▶ _To-do item_: List every line of the material below that contains the word "David", treating uppercase and lowercase as distinct.

▽

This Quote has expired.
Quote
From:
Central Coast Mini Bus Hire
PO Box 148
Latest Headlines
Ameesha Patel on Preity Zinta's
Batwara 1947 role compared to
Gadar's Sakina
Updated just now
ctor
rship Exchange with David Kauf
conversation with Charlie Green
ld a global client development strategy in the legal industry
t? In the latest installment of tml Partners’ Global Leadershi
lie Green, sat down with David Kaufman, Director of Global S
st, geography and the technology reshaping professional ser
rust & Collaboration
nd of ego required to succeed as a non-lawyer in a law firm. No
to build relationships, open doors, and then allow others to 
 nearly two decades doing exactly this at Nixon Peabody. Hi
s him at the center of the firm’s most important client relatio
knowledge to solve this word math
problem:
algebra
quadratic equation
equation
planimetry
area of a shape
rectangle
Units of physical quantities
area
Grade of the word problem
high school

△
▽

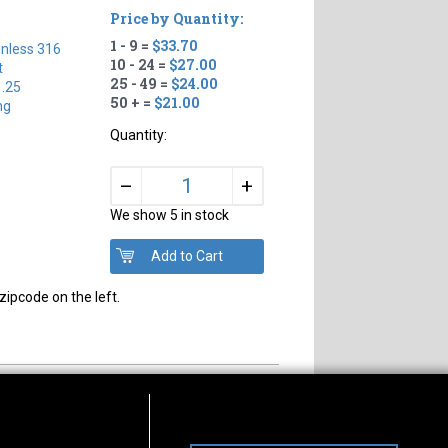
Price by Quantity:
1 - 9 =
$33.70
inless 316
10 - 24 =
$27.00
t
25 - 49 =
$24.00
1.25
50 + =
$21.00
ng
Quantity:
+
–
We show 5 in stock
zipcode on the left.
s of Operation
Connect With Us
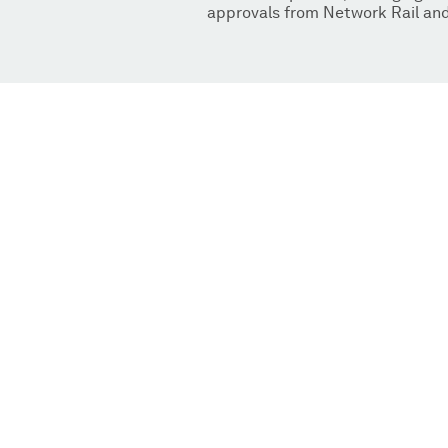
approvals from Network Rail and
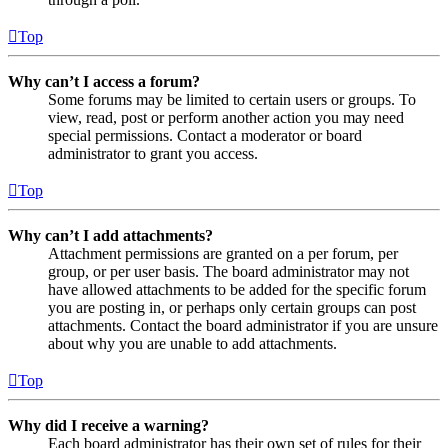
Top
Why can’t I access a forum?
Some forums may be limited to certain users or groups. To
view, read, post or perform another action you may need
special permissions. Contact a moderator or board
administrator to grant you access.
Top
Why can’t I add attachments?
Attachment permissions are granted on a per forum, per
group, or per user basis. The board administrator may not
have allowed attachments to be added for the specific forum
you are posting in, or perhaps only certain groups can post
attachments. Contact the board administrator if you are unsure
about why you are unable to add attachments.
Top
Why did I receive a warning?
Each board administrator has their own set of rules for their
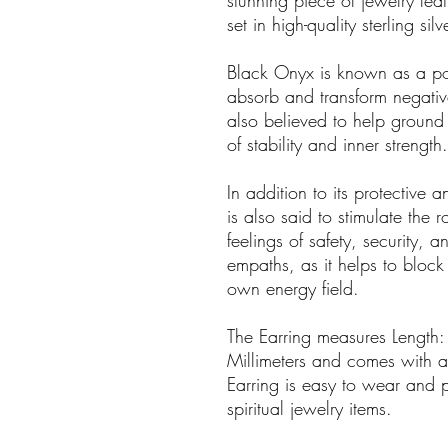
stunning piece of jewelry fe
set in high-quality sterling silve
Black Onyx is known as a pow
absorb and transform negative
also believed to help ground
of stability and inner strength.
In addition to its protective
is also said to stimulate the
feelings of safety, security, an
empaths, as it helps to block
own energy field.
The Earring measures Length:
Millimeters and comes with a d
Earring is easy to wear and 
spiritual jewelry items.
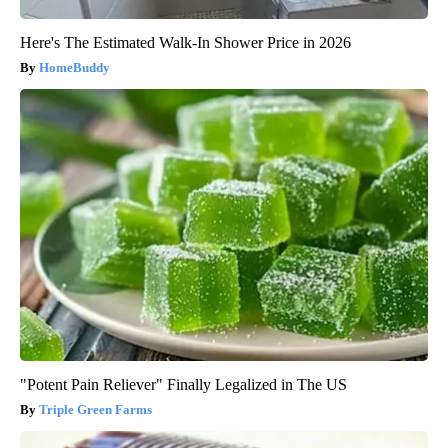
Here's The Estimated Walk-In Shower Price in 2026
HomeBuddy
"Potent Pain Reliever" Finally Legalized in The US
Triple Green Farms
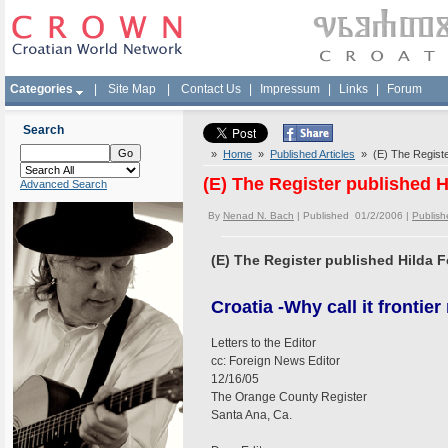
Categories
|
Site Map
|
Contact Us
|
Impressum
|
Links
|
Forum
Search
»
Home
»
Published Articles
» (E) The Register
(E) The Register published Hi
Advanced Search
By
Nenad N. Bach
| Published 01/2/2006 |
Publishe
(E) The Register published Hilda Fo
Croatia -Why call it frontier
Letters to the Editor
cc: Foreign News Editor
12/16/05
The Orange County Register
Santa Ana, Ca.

△

▶ _Result of the task_:
rship Exchange with David Kauf
lie Green, sat down with David Kaufman, Director of Global S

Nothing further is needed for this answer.